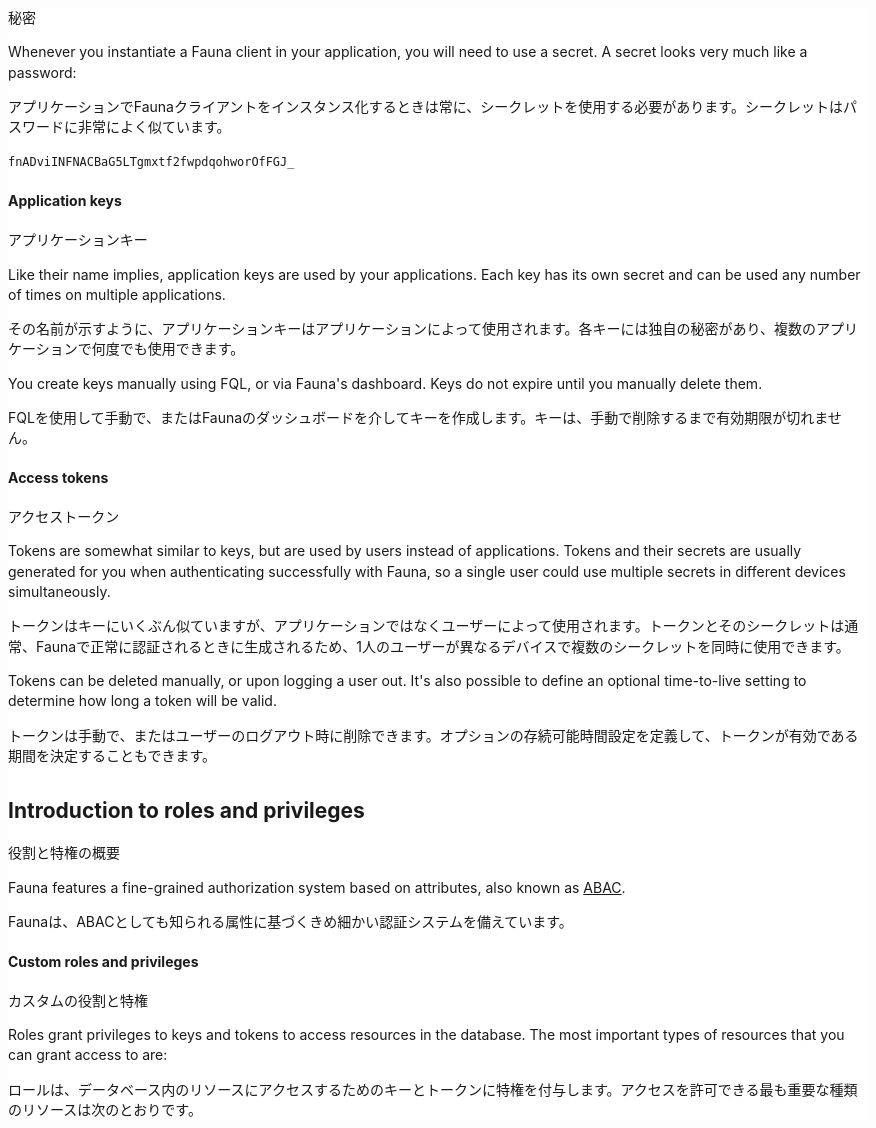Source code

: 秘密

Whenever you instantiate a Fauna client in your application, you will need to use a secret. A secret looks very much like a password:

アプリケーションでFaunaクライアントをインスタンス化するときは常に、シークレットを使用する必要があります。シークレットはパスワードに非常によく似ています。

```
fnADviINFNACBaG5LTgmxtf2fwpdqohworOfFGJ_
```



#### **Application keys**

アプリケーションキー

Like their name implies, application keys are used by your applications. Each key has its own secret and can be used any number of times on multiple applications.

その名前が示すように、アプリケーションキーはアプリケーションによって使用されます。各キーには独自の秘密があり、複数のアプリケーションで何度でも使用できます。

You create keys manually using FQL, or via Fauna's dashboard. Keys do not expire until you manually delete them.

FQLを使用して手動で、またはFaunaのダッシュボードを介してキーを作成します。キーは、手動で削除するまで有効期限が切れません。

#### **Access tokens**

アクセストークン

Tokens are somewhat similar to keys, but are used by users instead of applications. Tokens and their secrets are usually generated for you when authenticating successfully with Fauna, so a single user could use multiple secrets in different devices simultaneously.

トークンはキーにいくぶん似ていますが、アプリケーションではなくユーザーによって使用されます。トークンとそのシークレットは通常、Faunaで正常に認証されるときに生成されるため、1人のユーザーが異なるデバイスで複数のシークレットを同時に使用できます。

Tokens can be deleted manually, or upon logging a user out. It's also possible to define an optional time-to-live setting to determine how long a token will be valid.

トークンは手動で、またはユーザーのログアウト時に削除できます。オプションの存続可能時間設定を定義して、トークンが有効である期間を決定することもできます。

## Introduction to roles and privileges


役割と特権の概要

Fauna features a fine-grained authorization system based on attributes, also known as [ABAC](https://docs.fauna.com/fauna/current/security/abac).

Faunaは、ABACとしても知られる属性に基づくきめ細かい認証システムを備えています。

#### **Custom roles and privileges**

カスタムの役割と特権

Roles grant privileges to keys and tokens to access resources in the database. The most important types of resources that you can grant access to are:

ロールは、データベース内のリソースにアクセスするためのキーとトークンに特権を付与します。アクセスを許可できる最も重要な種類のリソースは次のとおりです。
+ + + + +
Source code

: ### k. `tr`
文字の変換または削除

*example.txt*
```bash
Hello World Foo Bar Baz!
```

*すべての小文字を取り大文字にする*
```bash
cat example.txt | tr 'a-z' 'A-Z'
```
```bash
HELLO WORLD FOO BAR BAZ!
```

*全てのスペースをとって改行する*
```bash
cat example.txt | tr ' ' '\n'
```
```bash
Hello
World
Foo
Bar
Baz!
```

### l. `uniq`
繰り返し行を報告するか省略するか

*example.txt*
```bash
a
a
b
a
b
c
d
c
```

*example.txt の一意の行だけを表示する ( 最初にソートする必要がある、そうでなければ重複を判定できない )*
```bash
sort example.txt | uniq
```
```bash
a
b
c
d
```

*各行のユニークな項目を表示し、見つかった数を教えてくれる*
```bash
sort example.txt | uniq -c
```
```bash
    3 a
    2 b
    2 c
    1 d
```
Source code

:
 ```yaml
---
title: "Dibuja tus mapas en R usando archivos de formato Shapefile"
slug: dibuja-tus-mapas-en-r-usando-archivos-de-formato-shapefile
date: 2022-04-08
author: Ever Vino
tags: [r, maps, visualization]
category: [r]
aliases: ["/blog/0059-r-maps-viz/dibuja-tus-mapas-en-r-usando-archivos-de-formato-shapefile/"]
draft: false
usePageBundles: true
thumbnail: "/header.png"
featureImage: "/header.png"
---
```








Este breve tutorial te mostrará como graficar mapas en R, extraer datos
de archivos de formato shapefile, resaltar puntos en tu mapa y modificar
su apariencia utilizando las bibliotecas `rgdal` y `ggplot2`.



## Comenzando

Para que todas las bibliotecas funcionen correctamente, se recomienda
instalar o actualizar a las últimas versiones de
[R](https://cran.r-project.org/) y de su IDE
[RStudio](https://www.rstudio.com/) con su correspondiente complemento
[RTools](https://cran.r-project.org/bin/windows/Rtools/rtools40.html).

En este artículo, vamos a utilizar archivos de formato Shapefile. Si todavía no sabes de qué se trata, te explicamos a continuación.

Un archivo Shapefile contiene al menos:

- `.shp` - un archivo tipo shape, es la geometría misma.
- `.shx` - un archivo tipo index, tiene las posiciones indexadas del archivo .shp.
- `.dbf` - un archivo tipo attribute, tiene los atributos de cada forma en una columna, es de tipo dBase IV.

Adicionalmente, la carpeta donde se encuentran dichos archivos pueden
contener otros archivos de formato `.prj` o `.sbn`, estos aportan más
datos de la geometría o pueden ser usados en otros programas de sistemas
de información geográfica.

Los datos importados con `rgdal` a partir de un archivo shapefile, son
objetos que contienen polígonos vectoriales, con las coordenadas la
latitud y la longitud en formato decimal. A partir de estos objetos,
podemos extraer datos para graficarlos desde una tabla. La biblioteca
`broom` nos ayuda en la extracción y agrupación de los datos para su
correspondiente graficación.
+ + + + +
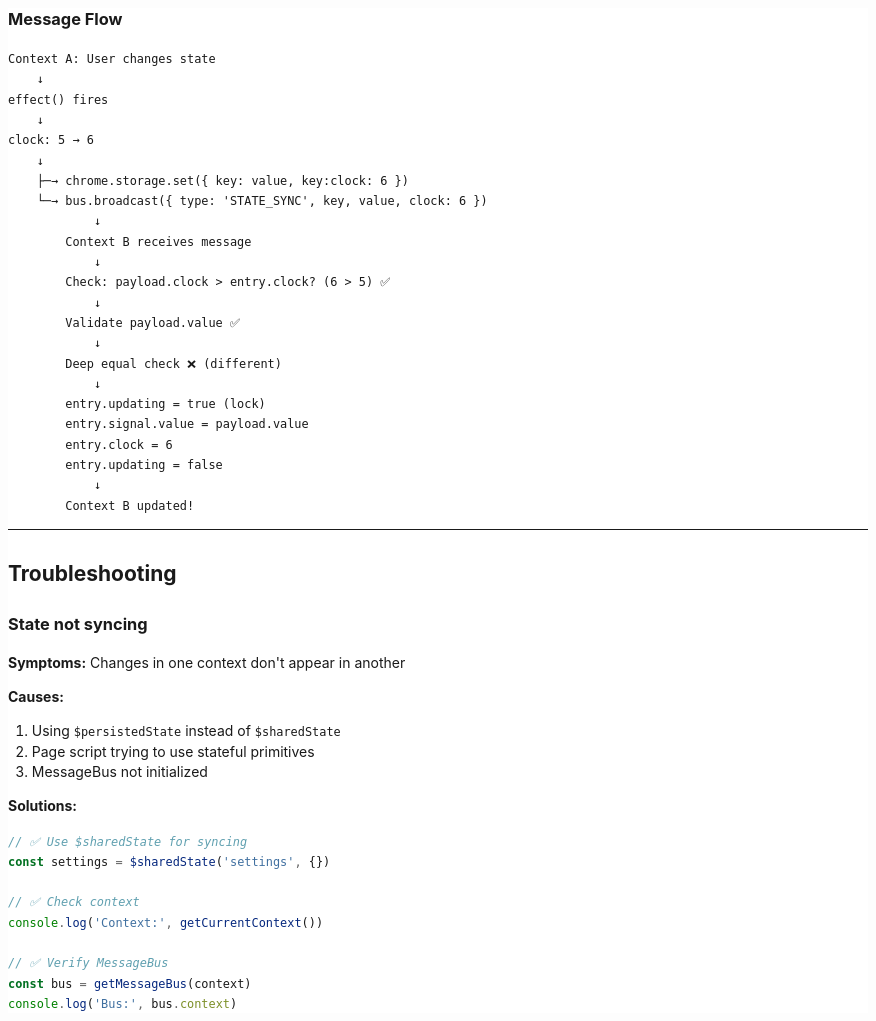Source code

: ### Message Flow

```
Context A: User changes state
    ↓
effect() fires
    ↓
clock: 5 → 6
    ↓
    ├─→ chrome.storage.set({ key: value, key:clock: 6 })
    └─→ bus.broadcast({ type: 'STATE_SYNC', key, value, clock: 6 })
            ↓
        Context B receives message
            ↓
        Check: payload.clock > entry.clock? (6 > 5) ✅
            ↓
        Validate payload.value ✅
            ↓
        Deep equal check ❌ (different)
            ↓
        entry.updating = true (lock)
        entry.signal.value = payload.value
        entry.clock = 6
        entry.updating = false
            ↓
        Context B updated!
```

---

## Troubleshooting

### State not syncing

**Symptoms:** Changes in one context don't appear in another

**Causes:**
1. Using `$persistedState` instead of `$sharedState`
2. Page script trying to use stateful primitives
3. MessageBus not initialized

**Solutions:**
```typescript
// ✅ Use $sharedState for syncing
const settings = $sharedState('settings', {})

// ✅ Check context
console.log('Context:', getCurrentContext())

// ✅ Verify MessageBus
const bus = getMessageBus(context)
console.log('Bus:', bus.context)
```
+ + + + +
## [EXERCISE PROMPT]
From the listing above, copy every line that includes the word "entry".

## [ANSWER BELOW]
        Check: payload.clock > entry.clock? (6 > 5) ✅
        entry.updating = true (lock)
        entry.signal.value = payload.value
        entry.clock = 6
        entry.updating = false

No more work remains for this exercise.